=== SUPPLIED INFORMATION ===
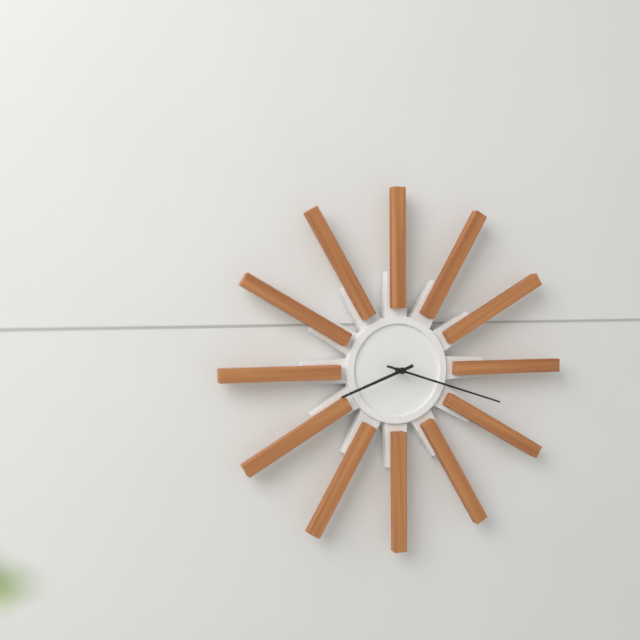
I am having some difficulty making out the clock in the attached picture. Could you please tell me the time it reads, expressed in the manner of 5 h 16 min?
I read 8 h 18 min
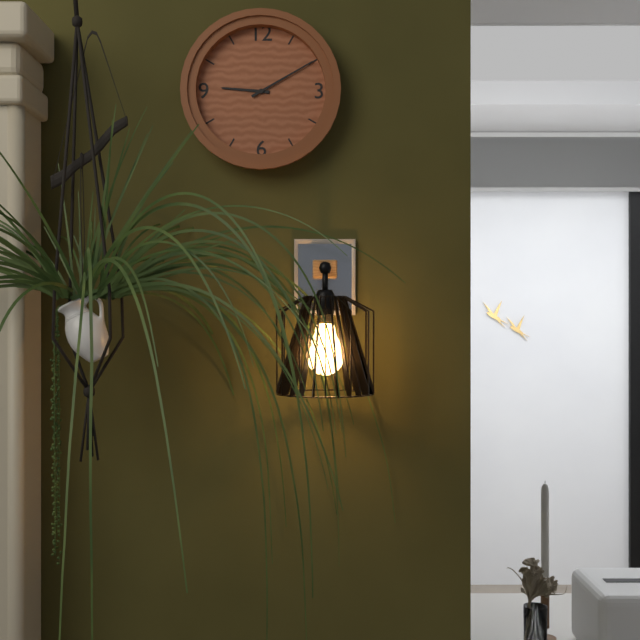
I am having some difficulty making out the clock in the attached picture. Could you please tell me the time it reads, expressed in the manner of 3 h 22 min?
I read 9 h 10 min
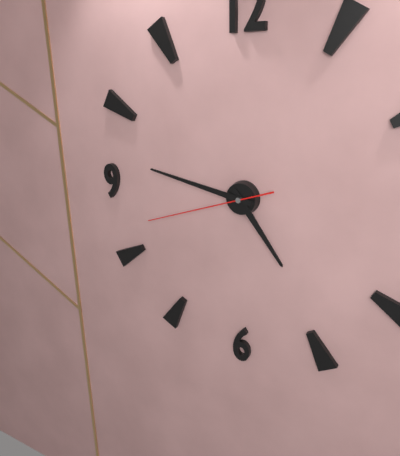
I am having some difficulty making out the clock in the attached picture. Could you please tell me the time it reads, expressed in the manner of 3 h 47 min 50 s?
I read 4 h 47 min 42 s
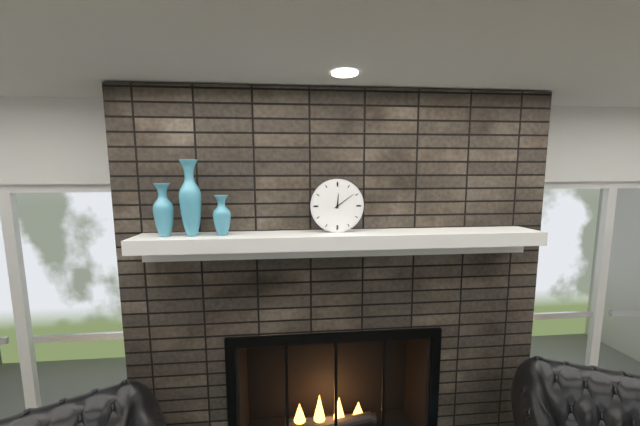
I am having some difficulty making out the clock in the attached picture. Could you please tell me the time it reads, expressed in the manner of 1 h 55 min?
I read 12 h 09 min
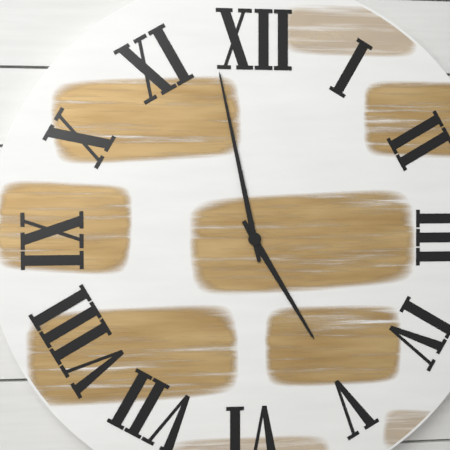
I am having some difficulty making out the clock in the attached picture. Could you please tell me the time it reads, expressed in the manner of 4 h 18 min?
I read 4 h 58 min
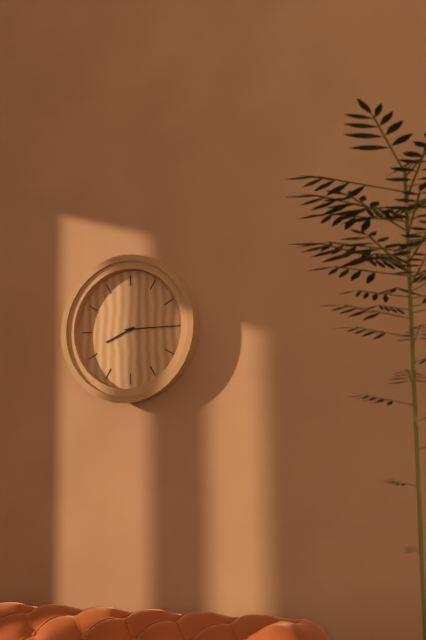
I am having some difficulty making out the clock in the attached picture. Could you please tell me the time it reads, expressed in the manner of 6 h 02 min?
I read 8 h 15 min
===
Recast the lines of the listing as a numbered list, beginning with the line containing "1 h 55 min?" and ending with the line containing "I read 4 h 58 min", both included. Omit blank lines and any pictures.

■ WRITTEN ANSWER:
1. I am having some difficulty making out the clock in the attached picture. Could you please tell me the time it reads, expressed in the manner of 1 h 55 min?
2. I read 12 h 09 min
3. I am having some difficulty making out the clock in the attached picture. Could you please tell me the time it reads, expressed in the manner of 4 h 18 min?
4. I read 4 h 58 min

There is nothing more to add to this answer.